I Want to Put My Grief at a Halt Like a Pile of Dirty Clothes – Delhi Poetry Slam

I Want to Put My Grief at a Halt Like a Pile of Dirty Clothes

BY ADDHAYA ANIL

Not today. I have had enough. I'm putting my grief at
a halt like a pile of dirty clothes.

Saturday is assigned to deal with the grief of meeting
you. Saturday has more hours, and I can stay awake
till the sun rises next. I don't have an office on
Sunday, so I can sulk in and let the grief seep in for
more than twenty-four hours.

I pick up the watermelon-printed top and wash it like
the rain that washes away the dirt from my skin, my
skin that is meant only to be touched by your delicate hands.

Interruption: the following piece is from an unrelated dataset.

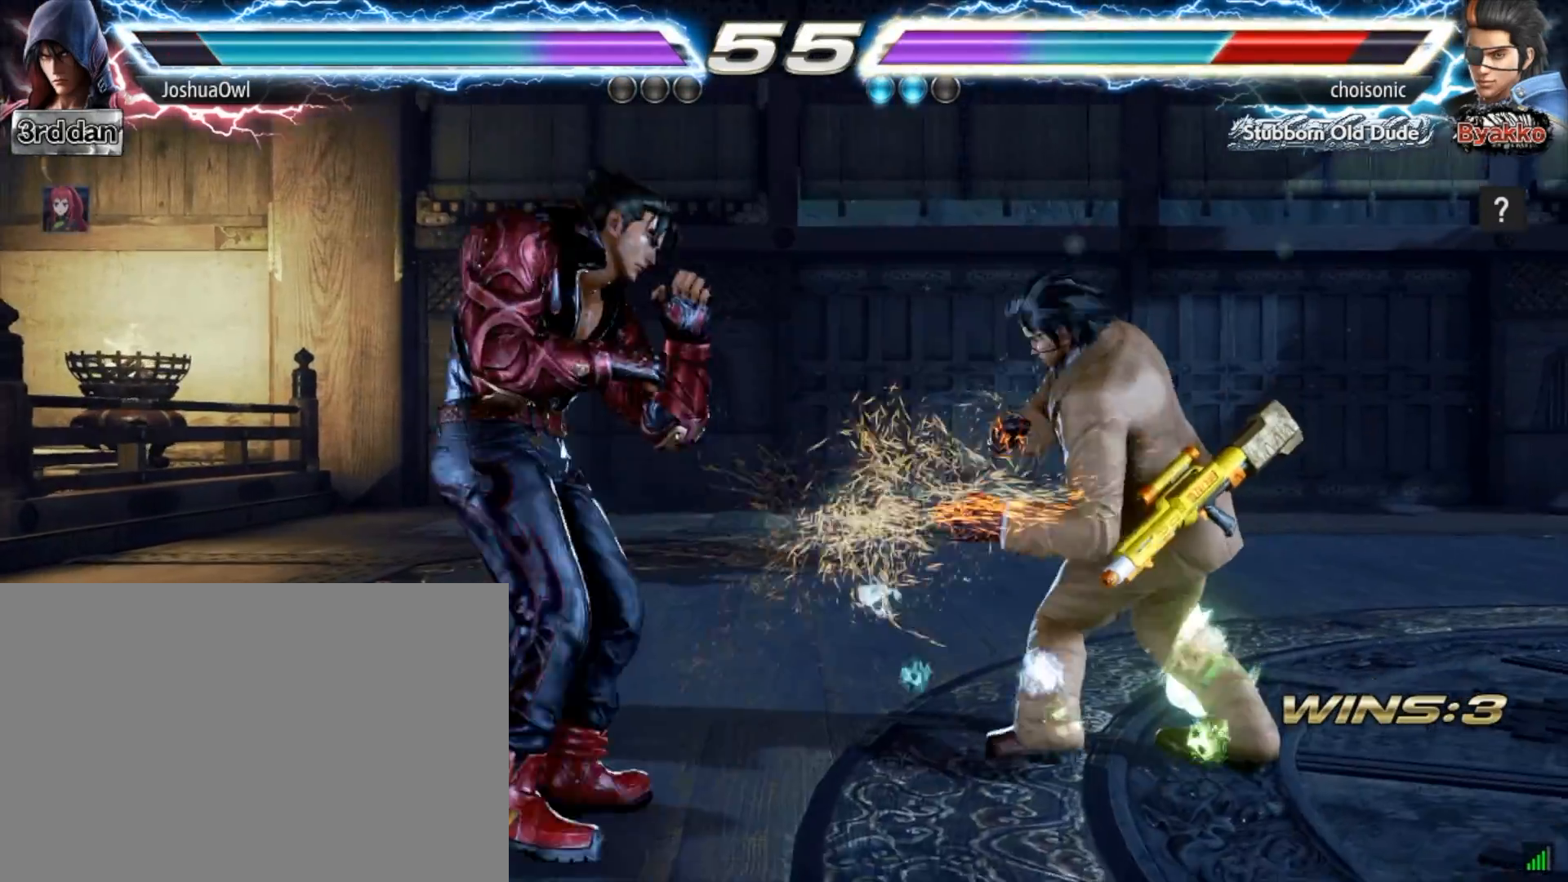
{"buttons": ["DPAD_DOWN"], "right_stick": "center", "events": [[34, "DPAD_LEFT", "down"], [167, "DPAD_LEFT", "up"], [267, "DPAD_LEFT", "down"], [367, "DPAD_LEFT", "up"], [434, "DPAD_LEFT", "down"], [467, "DPAD_DOWN", "down"], [501, "DPAD_LEFT", "up"]]}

Monday isn't blue anymore; it's pitch dark, like the
colour of a soul stuck in a dungeon.

No light enters there anymore.

Tuesday is to clean up the little spots from the socks.
I do not have the space to deal with much, so we go
little by little. We take one pair in the morning before
the office starts and hope to clean the rest of them
by the evening.

It's already midnight.

Wednesday ended in the blink of an eye.

On Thursday, I chose to rest and prepare myself well.
Prepare for the strength I'll need on Friday to be
ready for Saturday and Sunday.

I made up this analogy in my head to deal with
the grief you left me with, grief I cannot
blame you for.

It's always easier to hold liable.

Something. Someone.

And because I cannot,
I say it's my laundry to be blamed.

I overlooked my dirty clothes
for I was too busy decorating my heart.